• **ACTIVITY**
The full listing below is to be written out exactly.

-------- DATA TO PROCESS --------

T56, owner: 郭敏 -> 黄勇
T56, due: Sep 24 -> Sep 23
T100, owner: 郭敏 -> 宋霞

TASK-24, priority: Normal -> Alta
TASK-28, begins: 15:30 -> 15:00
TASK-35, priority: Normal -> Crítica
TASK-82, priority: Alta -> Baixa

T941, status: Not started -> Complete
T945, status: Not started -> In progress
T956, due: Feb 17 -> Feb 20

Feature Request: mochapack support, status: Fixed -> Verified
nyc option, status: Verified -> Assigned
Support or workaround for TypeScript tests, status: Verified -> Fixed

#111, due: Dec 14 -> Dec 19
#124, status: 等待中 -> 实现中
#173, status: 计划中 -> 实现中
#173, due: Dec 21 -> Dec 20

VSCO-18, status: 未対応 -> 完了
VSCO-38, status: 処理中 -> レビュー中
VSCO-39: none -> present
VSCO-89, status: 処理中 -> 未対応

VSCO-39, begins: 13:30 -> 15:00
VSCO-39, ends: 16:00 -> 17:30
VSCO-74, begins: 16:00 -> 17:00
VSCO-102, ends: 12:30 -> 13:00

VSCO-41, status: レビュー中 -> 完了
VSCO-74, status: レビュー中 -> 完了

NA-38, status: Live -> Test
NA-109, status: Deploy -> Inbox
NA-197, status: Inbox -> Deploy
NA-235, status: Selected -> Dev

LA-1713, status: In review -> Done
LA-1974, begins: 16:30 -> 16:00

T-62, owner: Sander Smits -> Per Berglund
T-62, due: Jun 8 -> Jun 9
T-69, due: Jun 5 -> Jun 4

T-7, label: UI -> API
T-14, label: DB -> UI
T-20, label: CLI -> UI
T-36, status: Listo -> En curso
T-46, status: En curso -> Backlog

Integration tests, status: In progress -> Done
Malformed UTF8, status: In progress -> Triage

--------

• **SOLUTION TO THE PROBLEM**
T56, owner: 郭敏 -> 黄勇
T56, due: Sep 24 -> Sep 23
T100, owner: 郭敏 -> 宋霞

TASK-24, priority: Normal -> Alta
TASK-28, begins: 15:30 -> 15:00
TASK-35, priority: Normal -> Crítica
TASK-82, priority: Alta -> Baixa

T941, status: Not started -> Complete
T945, status: Not started -> In progress
T956, due: Feb 17 -> Feb 20

Feature Request: mochapack support, status: Fixed -> Verified
nyc option, status: Verified -> Assigned
Support or workaround for TypeScript tests, status: Verified -> Fixed

#111, due: Dec 14 -> Dec 19
#124, status: 等待中 -> 实现中
#173, status: 计划中 -> 实现中
#173, due: Dec 21 -> Dec 20

VSCO-18, status: 未対応 -> 完了
VSCO-38, status: 処理中 -> レビュー中
VSCO-39: none -> present
VSCO-89, status: 処理中 -> 未対応

VSCO-39, begins: 13:30 -> 15:00
VSCO-39, ends: 16:00 -> 17:30
VSCO-74, begins: 16:00 -> 17:00
VSCO-102, ends: 12:30 -> 13:00

VSCO-41, status: レビュー中 -> 完了
VSCO-74, status: レビュー中 -> 完了

NA-38, status: Live -> Test
NA-109, status: Deploy -> Inbox
NA-197, status: Inbox -> Deploy
NA-235, status: Selected -> Dev

LA-1713, status: In review -> Done
LA-1974, begins: 16:30 -> 16:00

T-62, owner: Sander Smits -> Per Berglund
T-62, due: Jun 8 -> Jun 9
T-69, due: Jun 5 -> Jun 4

T-7, label: UI -> API
T-14, label: DB -> UI
T-20, label: CLI -> UI
T-36, status: Listo -> En curso
T-46, status: En curso -> Backlog

Integration tests, status: In progress -> Done
Malformed UTF8, status: In progress -> Triage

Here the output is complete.